« La Gioconda » de Ponchielli. Un opéra rare et virtuose. Une vision noire du pouvoir et du sexe, dans les égouts de Venise. Dur mais beau. ***
Le tandem Py/Weitz a encore frappé avec force, s’emparant de l’œuvre de Ponchielli, entre Verdi et Puccini, pour en décaper le pittoresque romantique des palais vénitiens et des ponts sur le Grand Canal. Toute l’action, oppressante, se déroule dans un immense garage envahi par une eau fétide où pataugent les protagonistes et le chœur. Le voyage dans le temps déplace aussi le décor et les costumes de l’Inquisition des Doges à des personnages plus intemporels donc aussi contemporains. Une vision radicale qui oppose l’infame manipulateur Barnaba à la généreuse Gioconda.

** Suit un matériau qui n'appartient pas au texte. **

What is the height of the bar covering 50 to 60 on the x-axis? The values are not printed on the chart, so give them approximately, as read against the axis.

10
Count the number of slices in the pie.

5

Dès l’ouverture, un comédien portant un masque de clown grimaçant s’installe dans une baignoire devant nous. Il ne nous quittera plus sous diverses formes, rythmant l’action et ses rebondissements comme un ange de la mort sarcastique qui grandira jusqu’à devenir au final, un masque sans corps occupant la scène. Il est comme l’ombre d’un carnaval funèbre et le fil conducteur symbolique d’une action menée par le génie du mal, Barnaba, espion de l’Inquisition et amoureux éconduit de la Gioconda. Ses multiples vengeances vont crescendo jusqu’à vouloir abuser de la Gioconda morte. L’intrigue amoureuse tourne classiquement autour de deux frustrations : Barnaba amoureux éconduit et la Gioconda, qui aime sans retour Enzo, un exilé politique. Enzo est amoureux de Laura, la femme d’Alvise, membre de l’Inquisition, un cocu qui condamne sa femme à mort. La Gioconda dans un geste héroïque (pré-féministe ?) pardonne à sa rivale, qui a sauvé sa mère, la Cieca.

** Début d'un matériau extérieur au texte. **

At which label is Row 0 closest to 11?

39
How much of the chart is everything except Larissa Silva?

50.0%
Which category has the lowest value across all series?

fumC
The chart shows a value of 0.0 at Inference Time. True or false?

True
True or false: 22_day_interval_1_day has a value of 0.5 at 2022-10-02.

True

Le Diable contre la Sainte ? Il y a un peu de cela, une opposition romantique entre le Bien et le Mal, héritée de Victor Hugo dont « Angelo, tyran de Padoue » a servi de modèle au librettiste Arrigo Boito. Sur ce schéma qui mêle amour et politique, dans un contexte hérité du romantisme et qui annonce esthétiquement l’opéra vériste de Puccini, Olivier Py et Pierre-André Weitz plaquent une autre vision, presque un postulat : « La beauté de Venise, affirme Olivier Py, c’est la mort, la grandeur de Venise c’est la décadence ; la puissance de Venise, c’est le mal ». Et d’y voir le crépuscule de l’Europe des lumières que nous vivons actuellement. Plus subtilement, son scénariste affirme : » Comment rendre Venise visible sans la désigner ?« . Et de créer un monde visuel sous-terrain oppressant, un trou noir, caveau, garage ou Palais enfoui, où le ciel et le soleil sont absents et où l’eau (du Grand Canal ?) suinte des murs, inondant le sol où pataugent chœur et interprètes. Comme si les créatures qui le peuplent étaient en sursis de leur mort, dans la droite logique du livret : Laura dans son catafalque, la Cieca assassinée, la Gioconda suicidée et violée. Les choristes sont revêtus de masques de clowns qui en font des figurants d’un carnaval funèbre.
Enfin, le fameux ballet « Danse des heures », qui a nourri le « Fantasia » de Walt Disney d’une adorable chorégraphie pour hippopotames et crocodiles, est remplacé par un « intermède dansé » supposé « trash » qui rend plus explicite l’érotisme décadent en mode carnaval. C’est le seul point faible de l’ensemble qui aurait requis les compétences d’un(e) vrai(e) chorégraphe plutôt que cette fantaisie un peu banale.
Pierre-André Weitz signe lui un concept très fort, noir de noir et subtil, permettant à chaque spectateur de plonger dans le gouffre intérieur des personnages et le sien propre et d’y ajouter toutes les interprétations métaphysiques et politiques qu’il veut. Il favorise aussi la concentration sur l’essentiel, la musique, somptueuse. La collaboration entre Ponchielli et Boito donne une intrigue bien construite et une partition généreuse qui ne distribue pas moins de six grands rôles parcourant tous les registres masculin (ténor, baryton, basse) et féminin (soprano, mezzo, contralto, remplacée ici par une deuxième mezzo). Les interprètes sont tous remarquables de justesse à commencer par les rôles principaux, la Gioconda de Béatrice Uria Monzon, et le Barnaba de Franco Vassallo, deux prises de rôle éclatantes de force maîtrisée. L’orchestre de la Monnaie dirigé par Paolo Carignano combine puissance et délicatesse dans le rapport aux solistes.
Au total, cette production d’une œuvre rarement jouée est un cadeau royal à ne rater sous aucun prétexte.
« La Gioconda » de Ponchielli mise en scène d’Olivier Py.